On the Governor’s Desk

Five more bills are awaiting a governor’s signature. We urge these governors to take action as soon as possible.

  • Alaska H.B. 31. This bill would require Alaska to conduct annual inventories, helping the state monitor progress on testing 3,484 untested kits identified through a one-time inventory in 2017.
  • Alaska S.B. 142. The Alaska capital budget bill allocates $2.75 million to test every rape kit in Alaska. This would be the state’s most significant investment in eliminating the backlog to date.
  • Hawai‘i H.B.2131. This bill would grant essential rights to sexual assault survivors, direct all counties to track rape kits, mandate kits be submitted to the lab and tested within specific deadlines, and establish annual reporting mechanisms to increase accountability and transparency in rape kit handling.
  • New York S.8977. This bill would establish a sexual assault victim bill of rights which would include the right to, upon request, be informed of the date and location at which the kit was analyzed, be informed whether there was a DNA match in the national database, and be notified at least 90 days before the expiration of the 20-year storage period.
  • North Carolina H.B. 945. This legislation would require the creation of a rape kit tracking system to track the 15,160 untested rape kits identified in a statewide inventory earlier this year. All newly collected kits would be tracked as well, and the bill would also allow survivors to access the system to monitor the location and testing status of their kit.
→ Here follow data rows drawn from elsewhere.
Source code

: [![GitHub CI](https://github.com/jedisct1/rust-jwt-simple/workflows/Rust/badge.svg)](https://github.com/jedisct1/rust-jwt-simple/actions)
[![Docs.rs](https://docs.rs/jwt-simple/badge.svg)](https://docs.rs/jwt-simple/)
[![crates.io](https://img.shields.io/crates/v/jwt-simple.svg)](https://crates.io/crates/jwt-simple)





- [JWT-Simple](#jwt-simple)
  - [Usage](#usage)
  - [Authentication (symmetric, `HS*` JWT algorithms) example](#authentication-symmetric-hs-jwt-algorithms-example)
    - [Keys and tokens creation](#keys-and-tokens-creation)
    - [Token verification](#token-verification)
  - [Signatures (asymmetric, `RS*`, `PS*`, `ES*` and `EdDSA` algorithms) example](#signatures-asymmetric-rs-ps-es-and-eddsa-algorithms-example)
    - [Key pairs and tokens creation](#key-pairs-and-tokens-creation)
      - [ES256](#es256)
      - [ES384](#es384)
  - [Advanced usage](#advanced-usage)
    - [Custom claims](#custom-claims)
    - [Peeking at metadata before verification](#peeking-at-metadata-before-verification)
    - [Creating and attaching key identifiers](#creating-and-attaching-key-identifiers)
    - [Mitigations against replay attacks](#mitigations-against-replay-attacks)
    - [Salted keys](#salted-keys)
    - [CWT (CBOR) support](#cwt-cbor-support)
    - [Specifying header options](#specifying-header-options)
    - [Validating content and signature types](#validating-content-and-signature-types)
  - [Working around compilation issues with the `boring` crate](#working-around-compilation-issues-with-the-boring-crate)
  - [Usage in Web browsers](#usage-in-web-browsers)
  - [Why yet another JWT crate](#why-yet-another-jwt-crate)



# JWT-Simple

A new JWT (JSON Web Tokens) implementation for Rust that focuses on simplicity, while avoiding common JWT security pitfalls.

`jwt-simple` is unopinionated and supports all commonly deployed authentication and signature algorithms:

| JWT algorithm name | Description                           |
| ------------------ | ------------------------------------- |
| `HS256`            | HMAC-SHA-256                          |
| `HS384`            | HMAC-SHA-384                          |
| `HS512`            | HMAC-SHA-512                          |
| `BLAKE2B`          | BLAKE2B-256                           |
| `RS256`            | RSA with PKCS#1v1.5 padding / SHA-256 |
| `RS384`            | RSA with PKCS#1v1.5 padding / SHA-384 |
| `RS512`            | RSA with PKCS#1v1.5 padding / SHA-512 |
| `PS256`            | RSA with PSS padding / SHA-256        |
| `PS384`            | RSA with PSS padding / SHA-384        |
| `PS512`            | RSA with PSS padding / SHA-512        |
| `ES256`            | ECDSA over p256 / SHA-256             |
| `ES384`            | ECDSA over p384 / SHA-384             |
All over the country, supporters of rape kit reform are making a difference. Since January 2018, 44 rape kit reform bills have been introduced in 24 states. Our results this year make it clear reform is possible—and overdue. We’ll keep working with survivors, advocates, state legislators, agency leaders, labs, and law enforcement to continue offering a path to justice for thousands of sexual assault survivors in 2018 and beyond.